(Passage to read)
::::::::

Actinomucor elegans
Actinomucor elegans was originally described by Schostakowitsch in Siberia in 1898 and reevaluated by Benjamin and Hesseltine in 1957. Commonly found in soil and used for the commercial production of fermented tofu and other products made by soy fermentation. Its major identifying features are its spine-like projections on the sporangiophore and its ribbon-like hyphal structure when found in the tissue of a host.
Taxonomy
The Actinomucor genus has many shared similarities with the genus Mucor. The specific differences lie in the branched hyphae of Actinomucor that give rise to rhizoids and sporangiophores. In terms of its differences from other similar genera, the limited growth of hyphae and the variation in the structure of columella and sporangiophores give Actinomucor multiple differentiable characteristics to other genera.Morphology
Mycelial growths of A. elegans have a high number of rhizoids branching out of each individual growth. On portions of growth that lack opposite rhizoids, aseptate hyphal growths with clear sporangiophores that are found with extreme variability in length and width. These hyphal structures grow out in whorled structures with growth terminating in the development of sporangiophores. The sporangia are oval to spherical in shape and 17–50 μm in diameter. The walls of the sporangia possess prominent spine-like projections, which is a major identifier of this specific fungus. The coloration of colonies of this fungi is white to cream-colored with an abundance of aerial mycelium. Cultures allowed to develop for a longer period of time change to become yellowish to buff color with increased aerial mycelium development and tight interweaving of these mycelia. When this fungus is found in a human host the structure is explained to be similar to the genus Mucor, but with unique ribbon-like hyphal structures and irregular branching and thickness.Human pathogen
Identified as an arising human fungal pathogen the recorded instances of mucormycosis due to A. elegans are limited to four cases. The invasion mechanisms found for A. elegans are through spore inhalation or entry from ruptures in the skin. This pathogen is highly-deadly when found in an immunocompromised individual, and can develop into a serious infection for immunocompetent individuals as well. Immunocompromised patients are affected worse by infection due to their immune system being unable to stop the germination of fungal spores resulting in there being no mechanism to slow the colonization once this pathogen is introduced.In all cases involving immunocompromised individuals, the relatively large visible location of necrosis seemed to be the first indicator of an invasion. It is thought that these necrotic areas are indicative of the place on the body in which inoculation occurred. A. elegans as a pathogen is categorized as a mucormycosis-causing fungus, and because of this, the current leading treatment for this type of pathogen is the removal of necrotic tissue in an effort to remove the fungal elements from the body. The severity of infection from A. elegans is due to its propensity for invasion of the vascular system and hematogenous dispersion ultimately leading to necrosis of tissue. To limit the suffering, discomfort, or expiration of a patient infected with this pathogen an early suspicion of this specific fungi needs to be established. Early identification is important as it limits the time for the fungi to colonize the host before doctors can gather infected tissue to isolate and culture the fungi to confirm its presence in the patient. Because of this pathogen's relative rarity, the time required to correctly identify the pathogen is usually not rapid enough resulting in high mortality rates of individuals infected.

::::::::

(Data under study)
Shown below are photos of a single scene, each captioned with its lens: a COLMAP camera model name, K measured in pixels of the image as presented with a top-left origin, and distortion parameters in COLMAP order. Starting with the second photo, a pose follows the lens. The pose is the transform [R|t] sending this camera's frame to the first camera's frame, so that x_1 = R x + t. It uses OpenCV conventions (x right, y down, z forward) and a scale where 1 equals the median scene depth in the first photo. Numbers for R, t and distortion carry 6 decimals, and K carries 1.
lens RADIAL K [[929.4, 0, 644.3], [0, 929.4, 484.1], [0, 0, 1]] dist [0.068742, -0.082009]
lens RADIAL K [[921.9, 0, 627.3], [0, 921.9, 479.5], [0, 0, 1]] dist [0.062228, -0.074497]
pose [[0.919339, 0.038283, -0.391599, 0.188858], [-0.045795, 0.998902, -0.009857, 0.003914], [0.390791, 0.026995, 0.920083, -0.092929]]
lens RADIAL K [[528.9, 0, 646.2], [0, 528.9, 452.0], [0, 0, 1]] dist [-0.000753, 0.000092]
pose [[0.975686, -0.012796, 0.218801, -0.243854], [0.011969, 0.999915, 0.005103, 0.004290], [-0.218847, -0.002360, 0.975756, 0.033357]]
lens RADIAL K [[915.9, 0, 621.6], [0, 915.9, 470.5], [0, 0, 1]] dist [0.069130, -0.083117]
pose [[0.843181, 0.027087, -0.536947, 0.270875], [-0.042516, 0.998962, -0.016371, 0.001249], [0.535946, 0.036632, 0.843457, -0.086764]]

::::::::

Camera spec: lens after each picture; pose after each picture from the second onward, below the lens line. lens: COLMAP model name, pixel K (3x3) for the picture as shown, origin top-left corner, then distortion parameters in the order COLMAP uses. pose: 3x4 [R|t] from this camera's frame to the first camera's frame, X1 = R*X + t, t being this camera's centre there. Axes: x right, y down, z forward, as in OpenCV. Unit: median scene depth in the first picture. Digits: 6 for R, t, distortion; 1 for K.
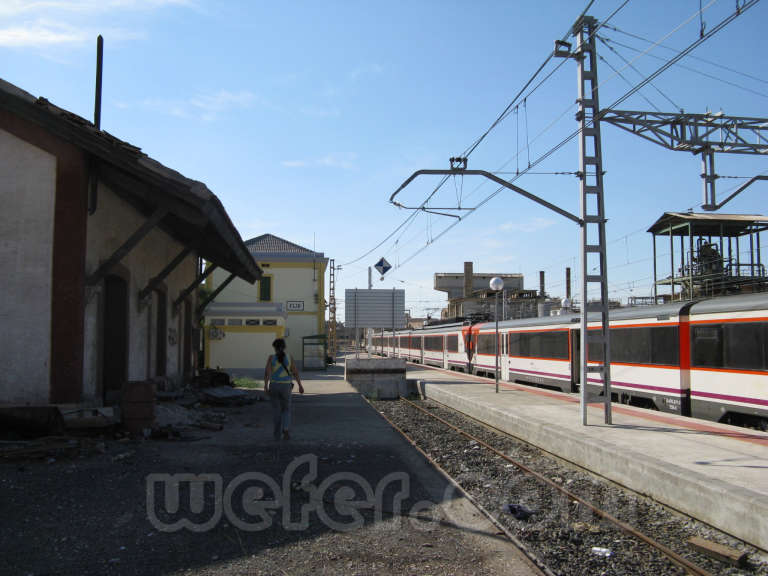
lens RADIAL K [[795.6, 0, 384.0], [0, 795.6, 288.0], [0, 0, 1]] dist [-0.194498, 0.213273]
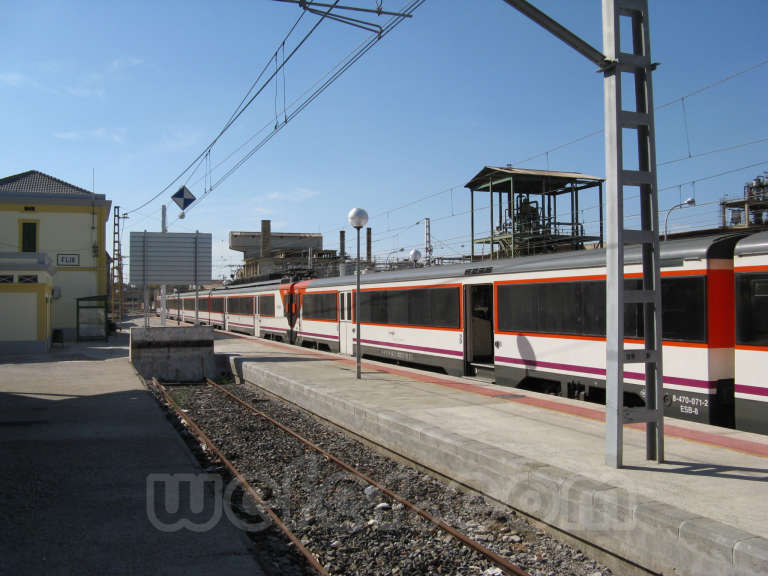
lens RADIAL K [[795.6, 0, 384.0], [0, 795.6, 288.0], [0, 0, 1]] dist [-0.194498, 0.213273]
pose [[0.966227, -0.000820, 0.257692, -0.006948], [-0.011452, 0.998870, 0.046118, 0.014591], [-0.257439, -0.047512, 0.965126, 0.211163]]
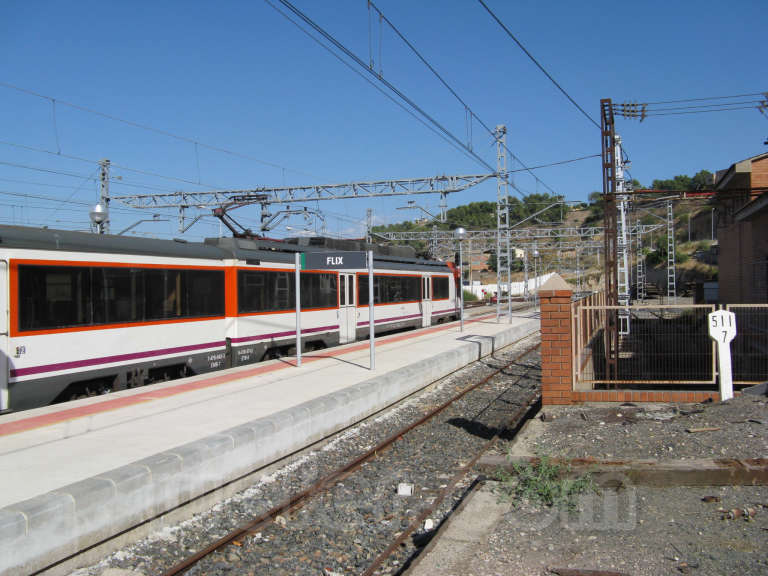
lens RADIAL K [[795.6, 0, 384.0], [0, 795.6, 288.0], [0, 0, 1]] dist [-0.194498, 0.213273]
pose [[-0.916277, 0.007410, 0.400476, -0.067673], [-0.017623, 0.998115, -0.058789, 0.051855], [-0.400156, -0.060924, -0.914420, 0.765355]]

::::::::

(Brief 1)
Using the passage on Actinomucor elegans, decide whether each statement agrees with it. Answer yes or no for each, and quote the deciding words.
(a) The sporangia measure 17–50 μm in diameter.
(b) Colonies of the fungus are yellowish from the start.
(c) Four recorded cases of mucormycosis are due to A. elegans.
(Brief 2)
According to the passage on Actinomucor elegans, who reevaluated the species in 1957?
Work from the passage on Actinomucor elegans alone, not from the material.

(Task answer 1)
(a) Yes: "The sporangia are oval to spherical in shape and 17–50 μm in diameter."
(b) No: "The coloration of colonies of this fungi is white to cream-colored with an abundance of aerial mycelium."
(c) Yes: "the recorded instances of mucormycosis due to A. elegans are limited to four cases."

(Task answer 2)
Benjamin and Hesseltine.